What is the original number of atoms in a radioactive sample remaining at the end of one mean life?

To understand the concept of radioactive decay and the number of atoms remaining after one mean life, we first need to clarify what a "mean life" or "mean lifetime" is. In the context of radioactive decay, the mean life is the average time it takes for a radioactive substance to decay. This is closely related to the half-life, which is the time required for half of the radioactive atoms in a sample to decay.

Radioactive Decay Basics

Radioactive decay is a random process where unstable atomic nuclei lose energy by emitting radiation. This decay can be described statistically, and we often use the concept of half-life to express how quickly a substance decays. The half-life is the time it takes for half of the radioactive atoms in a sample to transform into a different element or isotope.

Understanding Mean Life

The mean life (τ) of a radioactive isotope is related to its half-life (t_1/2) by the formula:

• τ = t_1/2 / ln(2)

Here, ln(2) is the natural logarithm of 2, approximately equal to 0.693. This relationship shows that the mean life is longer than the half-life.

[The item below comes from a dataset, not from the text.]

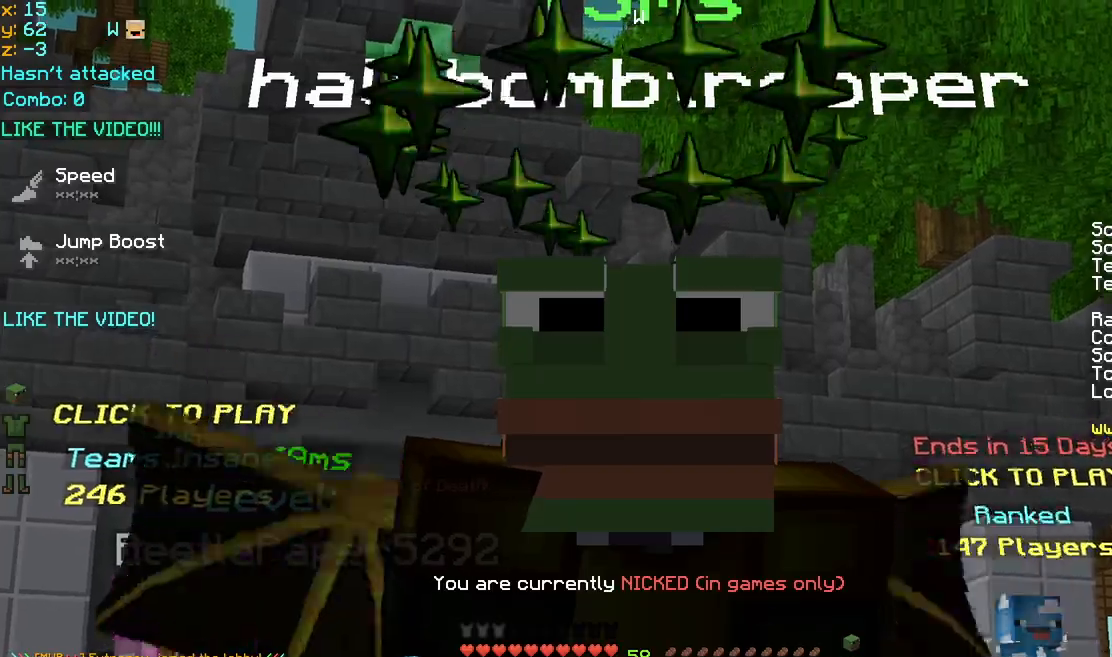
{"keys": [], "mouse": [], "events": []}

Calculating Remaining Atoms

Now, let’s consider a sample of radioactive atoms. If we start with N₀ atoms, after one mean life (τ), we can determine how many atoms remain using the exponential decay formula:

• N(t) = N₀ * e^(-t/τ)

For t = τ, this simplifies to:

• N(τ) = N₀ * e^(-1)

Since e^(-1) is approximately 0.3679, we find that:

• N(τ) ≈ 0.3679 * N₀

This means that after one mean life, about 36.79% of the original number of atoms will remain. So, if you started with 100 atoms, approximately 37 atoms would still be present after one mean life.

Example for Clarity

Let’s say you have a sample of 200 radioactive atoms. After one mean life, the calculation would be:

• N(τ) ≈ 0.3679 * 200 ≈ 73.58

Rounding this, you would have approximately 74 atoms remaining after one mean life.

Key Takeaways

In summary, after one mean life, about 36.79% of the original radioactive atoms in a sample will remain. This concept is crucial in fields such as nuclear physics, radiometric dating, and understanding the behavior of radioactive materials in various applications.